• SOURCE EXTRACT:
-- -- --

# Who has solved this no start issue?



## thxone (Feb 7, 2012)

1997 200sx SE
5-speed
211,xxx miles

The car was running fine... NO check engine lights or warning lights of any kind.

I decided to re-adjust my timing BACK to 10* from 12* roughly and I did this as I have done several times before with no issues.

Car again ran perfectly fine... in fact just a bit better... the check engine light was on as soon as I cranked it though.

I went to work and all was well... made my first delivery, still good. I made my second and the car was fine. I parked the car at work and on my next delivery the car would crank and crank and crank but would not run.

Air, Fuel, Spark... I started my checklist with the fuel. I loosened the clamp at the filter... I moved the hose and a little fuel wicked... I turned the key forward to the ON position, then off. I checked the fuel line again and this time it sprayed fuel. I determined that I had fuel.

Spark. I pulled the #4 plug wire, inserted a length of 12awg wire and held the other end to my strut tower brace, had a buddy crank it, it sparked... the other three did not. I have determined a possible spark issue. 

Air... no blockages, Spectra filter, clean.

I disconnected the battery for 20 minutes. Re-connected it and the car fired up and ran. I let it warm up then headed to my house 5.5 miles away. I got 1.5 miles from work and as I took a left through the traffic light the engine shut off. It has not started back up since then and is on the side of the road. I tried to disconnect the battery again but this time it did not help. All connectors are connected and clean. The dizzy is bolted down correctly... I even checked under the cap... the rotor and contacts are in great shape. This is a fairly new dizzy. As I said, the car has been running fine.

WHAT HAPPENED!?

I just put gas in the car the night before, fuses are fine. I have seen this issue several times on the internet but no solution... I know someone has fixed this and may or may not have shared the solution... please share as this is my only car and I may loose my job and house if I can't fix it. I will mail you pizza from work if you help me out here!


----------



## thxone (Feb 7, 2012)

I may have made a mistake... I think I may have disconnected the IACV instead of the TPS when I adjusted my timing... I was wondering why my CEL came on... what do you all think? The IACV is right at the TB on the top... correct?... right, I mean... am I that stupid to disconnect the WRONG thing???? Holy crap... I think I am.


----------



## Jdoggsc (Dec 25, 2007)

sounds like you've solved this no start issue.


----------



## thxone (Feb 7, 2012)

-- -- --

• RECORDS SHOWN:

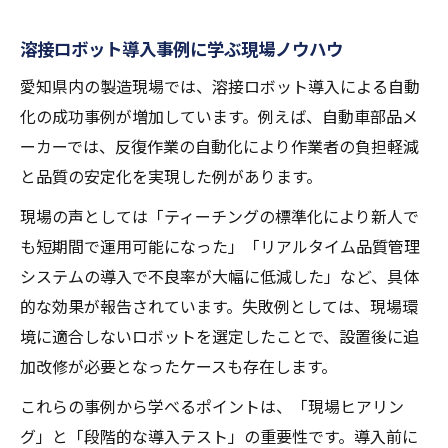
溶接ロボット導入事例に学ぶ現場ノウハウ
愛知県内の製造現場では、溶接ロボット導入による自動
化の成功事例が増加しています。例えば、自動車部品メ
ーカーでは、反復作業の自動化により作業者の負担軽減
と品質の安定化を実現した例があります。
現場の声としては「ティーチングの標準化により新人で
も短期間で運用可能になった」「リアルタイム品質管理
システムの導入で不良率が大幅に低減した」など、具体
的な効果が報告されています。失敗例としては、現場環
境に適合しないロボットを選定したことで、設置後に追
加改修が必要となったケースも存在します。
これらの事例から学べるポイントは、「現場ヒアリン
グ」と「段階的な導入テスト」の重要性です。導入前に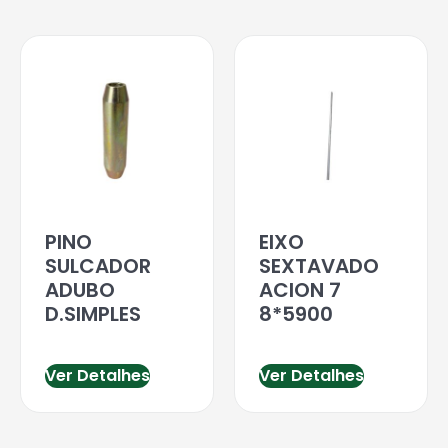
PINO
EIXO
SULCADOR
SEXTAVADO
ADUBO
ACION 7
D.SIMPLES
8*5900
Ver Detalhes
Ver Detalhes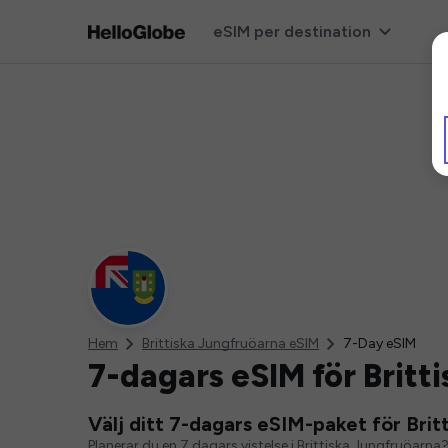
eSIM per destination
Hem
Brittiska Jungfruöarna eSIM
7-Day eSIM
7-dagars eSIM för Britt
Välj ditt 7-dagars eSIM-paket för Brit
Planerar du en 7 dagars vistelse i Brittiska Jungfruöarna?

-- -- --

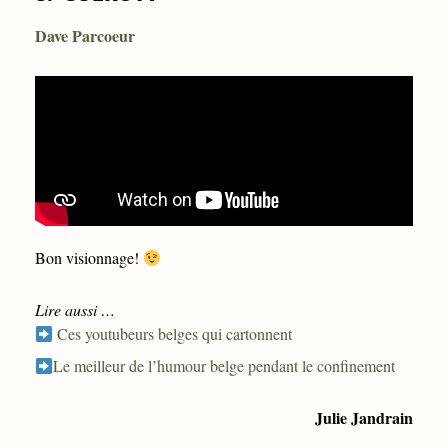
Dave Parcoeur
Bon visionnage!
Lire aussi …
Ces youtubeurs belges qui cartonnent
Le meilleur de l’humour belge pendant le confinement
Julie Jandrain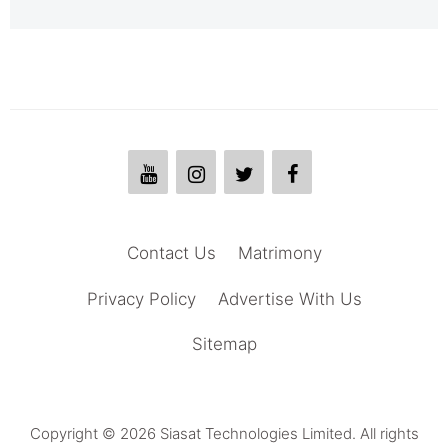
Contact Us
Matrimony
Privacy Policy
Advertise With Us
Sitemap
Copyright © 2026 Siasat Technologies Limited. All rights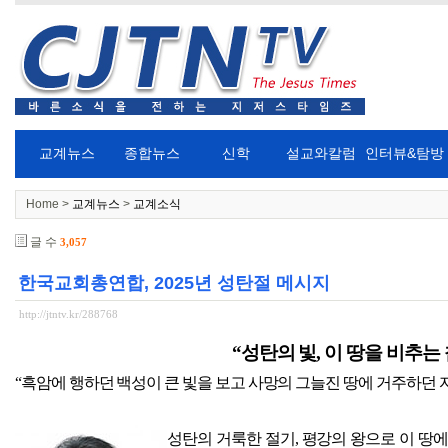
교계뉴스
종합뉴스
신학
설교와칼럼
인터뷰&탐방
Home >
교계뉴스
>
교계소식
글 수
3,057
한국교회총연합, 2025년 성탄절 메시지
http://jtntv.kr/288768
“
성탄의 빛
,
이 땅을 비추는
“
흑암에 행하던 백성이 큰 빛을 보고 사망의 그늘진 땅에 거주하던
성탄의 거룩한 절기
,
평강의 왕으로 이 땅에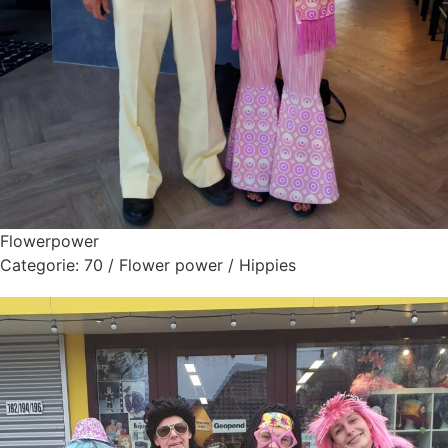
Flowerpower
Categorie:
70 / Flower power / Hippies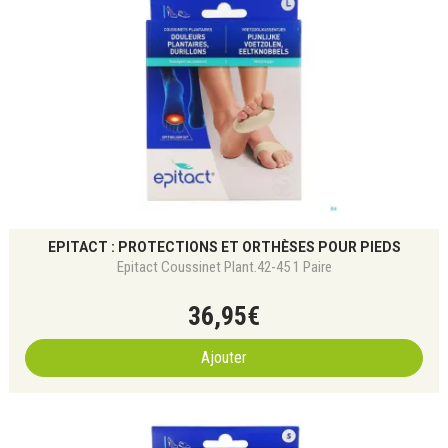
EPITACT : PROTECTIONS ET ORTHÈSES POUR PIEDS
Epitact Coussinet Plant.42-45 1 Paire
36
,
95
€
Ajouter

-- -- --

In the no-start thread, list every capital-letter abbreviation in thxone's second post, the one that begins "I may have made a mistake."

• SOLUTION FOR THIS PROBLEM: IACV, TPS, CEL, TB